O sociólogo Manuel Canales, professor da Universidade do Chile, alertou há pelo menos 15 anos, em seus textos, sobre a “panela de pressão” que estava esquentando no Chile. “Era observável que podia haver uma reação popular muito forte, porque percebia-se muita dor em meio ao êxito.” Canales explica que houve um período inicial em que o regime de sociedade iniciado no final dos anos setenta alcançou uma conformidade por sair da pobreza e começar a consumir, o que significou um marco que orientou boa parte da transição.

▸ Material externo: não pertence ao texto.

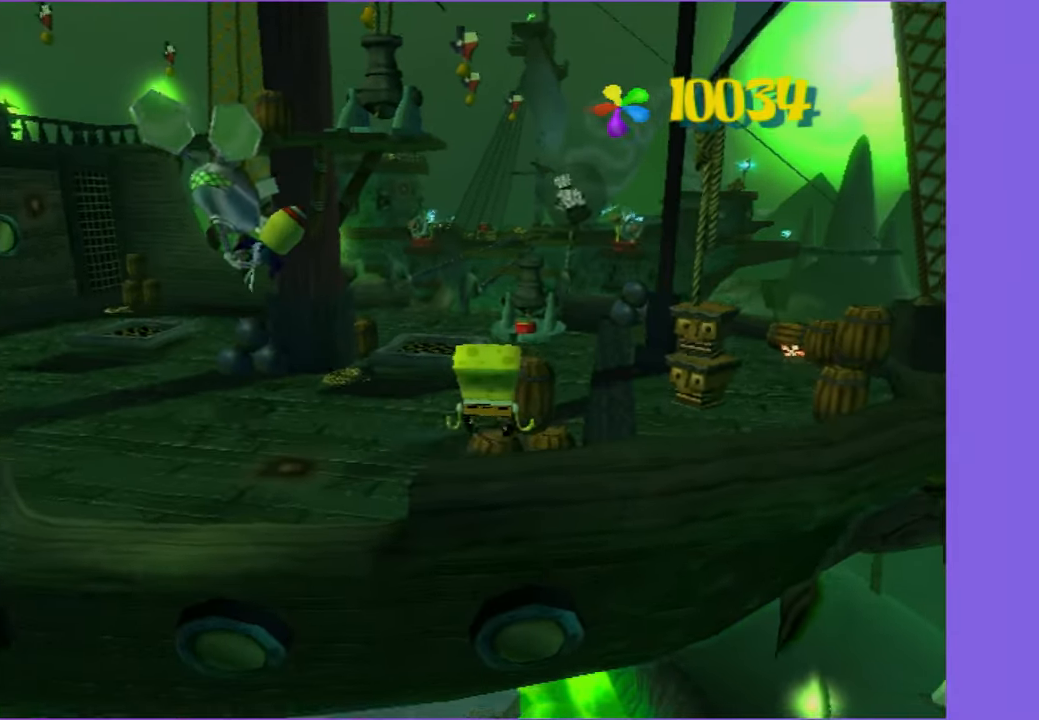
{"buttons": ["A"], "left_stick": "up-right", "right_stick": "center", "events": [[50, "left_stick", "up-right"], [266, "left_stick", "right"], [283, "A", "down"], [400, "A", "up"], [450, "left_stick", "up-right"], [483, "A", "down"]]}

“Mas essa conformidade por sair da pobreza durou enquanto durou, e em 2005 os filhos dessa geração começaram a manifestar seu cansaço das promessas”, diz o acadêmico chileno. Para Canales, “é uma geração sem medo e um coletivo que não fala a partir da pobreza, e sim em nome de um direito”. “Quando ressoa a frustração do dia a dia, porque esta vida não era a prometida, vem a fome. Os que protagonizam essas revoltas, portanto, são os filhos da promessa da felicidade.” O sociólogo explica que não se trata de um mal-estar de um povo que satisfez suas necessidades básicas e depois se propôs novas necessidades que não pôde realizar. “Trata-se de um povo que fez um projeto e investiu sua vida para alcançá-lo, e que fez isso nos termos institucionais que impusemos, mas a prosperidade não chegou.”